Wednesday, October 25, 2006

Ketchum back in hangman?s noose


A year ago, when Ketchum awoke to a spate of business closures and the potential for mostly unoccupied single-family homes and townhouses to overwhelm downtown, the City Council imposed a building moratorium. That gave it time to revise its ordinances to protect the business core and to spur development of middle-income housing.

The city saw the hangman's noose around its neck.
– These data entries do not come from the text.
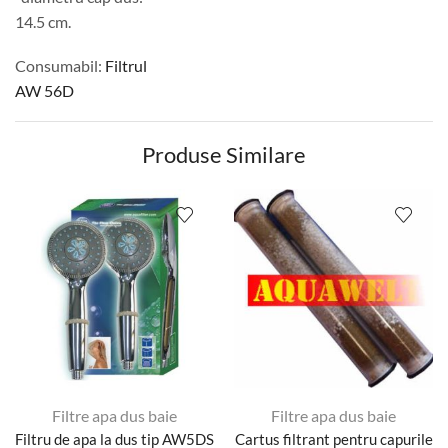
14.5 cm.
Consumabil:
Filtrul
AW 56D
Produse Similare
Filtre apa dus baie
Filtre apa dus baie
Filtru de apa la dus tip AW5DS
Cartus filtrant pentru capurile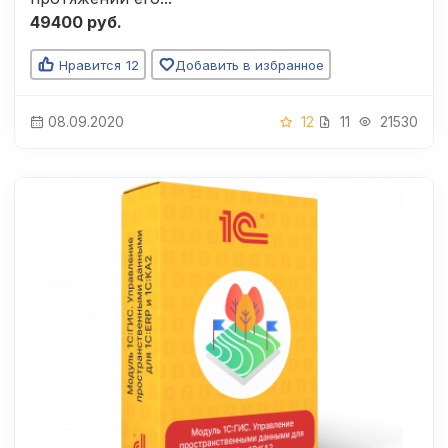
49400 руб.
Нравится
12
Добавить в избранное
08.09.2020
12
11
21530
It knew that if the noose were allowed to tighten, the city would see its business base and sales tax revenues strangled, and its workforce disappear.
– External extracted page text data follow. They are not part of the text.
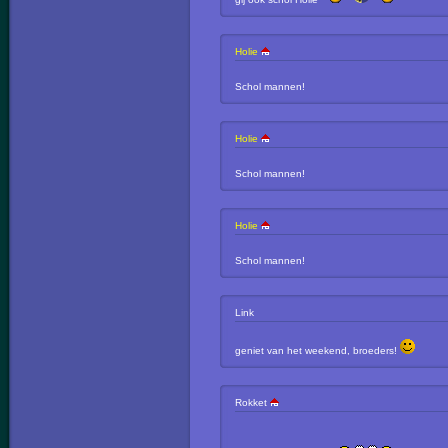
Holie
Schol mannen!
Holie
Schol mannen!
Holie
Schol mannen!
Link
geniet van het weekend, broeders!
Rokket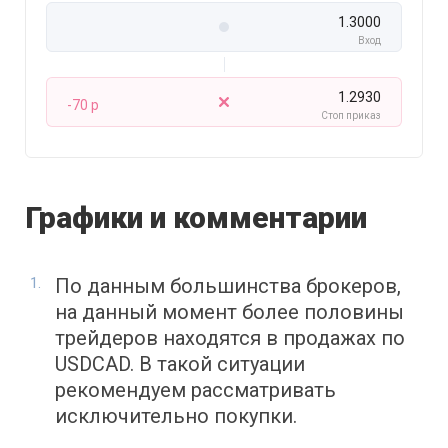
1.3000
Вход
1.2930
-70 p
Стоп приказ
Графики и комментарии
По данным большинства брокеров,
на данный момент более половины
трейдеров находятся в продажах по
USDCAD. В такой ситуации
рекомендуем рассматривать
исключительно покупки.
The city asked well-regarded consultants to tell it how to unbind its hands, destroy the hangman's noose and revitalize downtown.

The consultants gave the city a wise and balanced plan to increase the size of buildings, provide reasonable profit incentives in exchange for housing and commercial space, and enhance the mountain town's character at the same time.

Instead of embracing it on Monday, the City Council not only climbed back onto the scaffold, it handed the hangman the noose.

Three of four council members, with the sole exception of Steve Shafran, folded when faced with accepting a plan that could have revitalized the town.

The council did this by messing with the floor area ratio—a simple number that controls building size, but which scares and confuses most people.

The council ordered up a plan that removes the profit incentive and makes development of workforce housing a loser.

Did the council, its planning staff or attorneys ask the consultants about the effect on the plan? No.

Did the council accept the recommendation of its own planning staff? No.

Instead, it embraced a Planning and Zoning Commission recommendation driven by an irrational fear of so-called "big" buildings. It abandoned the very people it claims to want to protect—the middle class.

Housing advocates—apparently grateful for any crumbs they got—sat silent as the council bled off housing.

Downtown business owners who have previously testified to the urgent need for workforce housing were absent.

If a public hearing Thursday night does not change the council's mind, Ketchum could well end up a carcass—the town that put the noose around its own neck.